If you want to use for instance a virtual 'RAM-drive' as scratch-space: (If you have such a device and how big it is, dependes on your system-admin!)

$df -h /dev/shm

If you have enough space there, run the tool: $fasterq-dump SRR341578 -t /dev/shm

In order to give you some information about the progress of the conversion there is a progress-bar that can be activated.

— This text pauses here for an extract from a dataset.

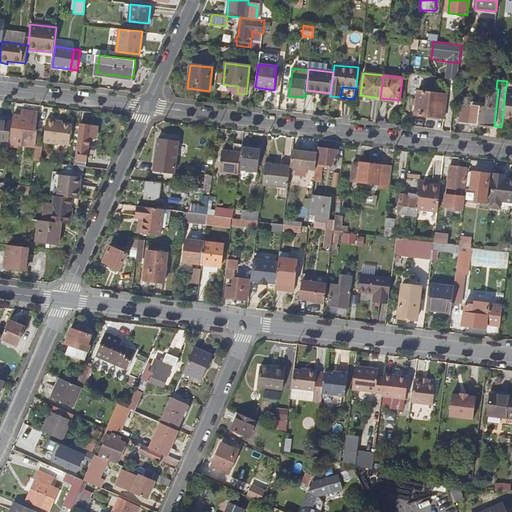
[(496,89),(487,88),(485,104),(472,103),(462,102),(460,117),(457,117),(457,122),(494,127),(494,126),(498,89),(496,89)]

$fasterq-dump SRR341578 -t /dev/shm -p

The conversion happens in multiple steps, depending on the internal type of the accession. You will see either 2 or 3 progress bars after each other. The full output with progress-bars for a cSRA-accession like SRR341578 looks like this:

lookup :|-------------------------------------------------- 100.00%
merge  : 13255208
join   :|-------------------------------------------------- 100.00%
concat :|-------------------------------------------------- 100.00%
spots read      : 7,549,706
reads read      : 15,099,412
reads written   : 15,099,412

for a flat table like SRR000001 it looks like this:

join   :|-------------------------------------------------- 100.00%
concat :|-------------------------------------------------- 100.00%
spots read     : 470,985
reads read     : 470,985
reads written  : 470,985

Because we have changed the defaults to be different and more meaningful than fastq-dump, here is a list of equivalent command-lines, but fasterq-dump will be faster.

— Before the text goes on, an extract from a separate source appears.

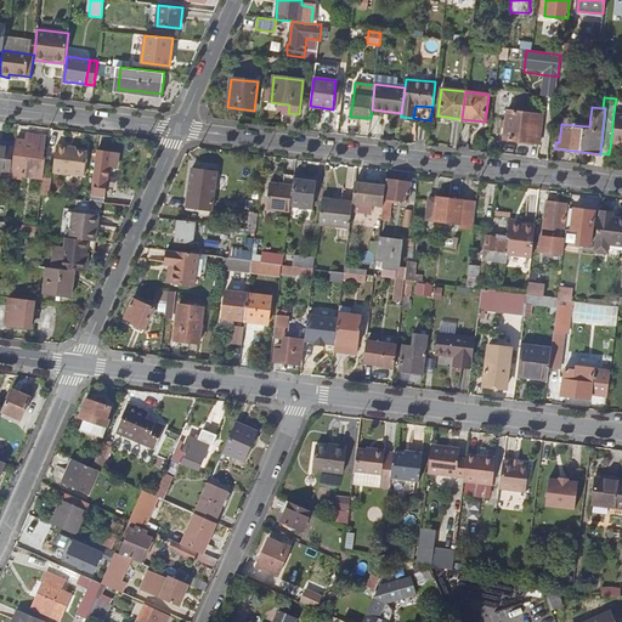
[(542,116),(508,111),(504,139),(538,143),(542,116)]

fastq-dump SRRXXXXXX --split-3 --skip-technical
fasterq-dump SRRXXXXXX

fastq-dump SRRXXXXXX --split-spot --skip-technical
fasterq-dump SRRXXXXXX --split-spot

fastq-dump SRRXXXXXX --split-files --skip-technical
fasterq-dump SRRXXXXXX --split-files

fastq-dump SRRXXXXXX
fasterq-dump SRRXXXXXX --concatenate-reads --include-technical

Here are some important differences to fastq-dump:

  1. The -Z|--stdout option does not work for split-3 and split-files. The tool will fall back to producing files in these cases.

  2. There is no --gzip|--bizp2 option, you have to compress your files explicitly after they have been written.

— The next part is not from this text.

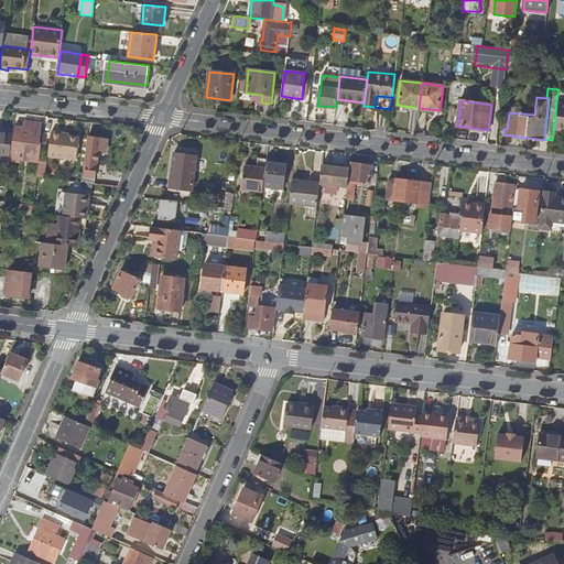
[(563,102),(556,102),(554,127),(563,127),(563,102)]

  3. There is no -A option for the accession; just specify the accession or the absolute path directly.

  4. fasterq-dump does not take multiple accessions, just one.

  5. There is no -N|--minSpotId and no -X|--maxSpotId option. fasterq-dump version 2.9.1 processes always the whole accession, although it may support partial access in future versions.

  6. fasterq-dump is available for all 3 platforms : Linux, MacOS, and Windows.